Series involving Euler totient function $\varphi(n)$

Question

Prove that:

$$\sum_{n=1}^\infty \frac{x^n\varphi(n)}{1-x^n}=\frac{x}{(1-x)^2}$$

where $\varphi$ is the Euler totient function.

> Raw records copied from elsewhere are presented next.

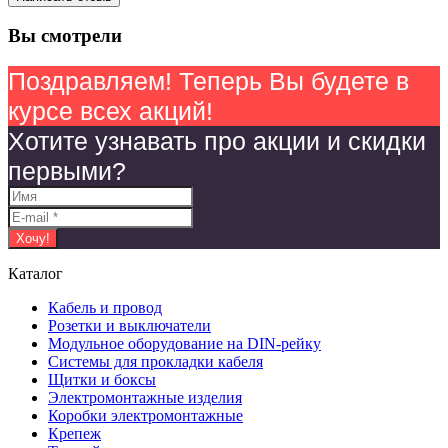
Вы смотрели
Поздравляем! Теперь Вы будете в
курсе всех акций!
Хотите узнавать про акции и скидки
первыми?
Каталог
Кабель и провод
Розетки и выключатели
Модульное оборудование на DIN-рейку
Системы для прокладки кабеля
Щитки и боксы
Электромонтажные изделия
Коробки электромонтажные
Крепеж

I can see in Wolfram Alpha that this is the case, but how to prove it?

Answer 1

Expanding out $\frac{1}{1-x^n}$ in a power series leads to $$ \sum_{n=1}^{\infty}\frac{x^n\phi(n)}{1-x^n}=\sum_{n=1}^{\infty}\phi(n)x^n\sum_{k=0}^{\infty}x^{nk}=\sum_{n=1}^{\infty}\phi(n)\sum_{k=1}^{\infty}x^{nk} $$ For a given $m\geq 1$, the coefficient of $x^m$ in the above sum is $\sum_{d|m}\phi(d)=m$, hence $$ \sum_{n=1}^{\infty}\frac{x^n\phi(n)}{1-x^n}=\sum_{m=1}^{\infty}mx^m$$

Finally, differentiating the geometric series $$ \frac{1}{1-x}=\sum_{m=0}^{\infty}x^m$$ and multiplying by $x$ shows that $$\sum_{m=1}^{\infty}mx^m=\frac{x}{(1-x)^2}$$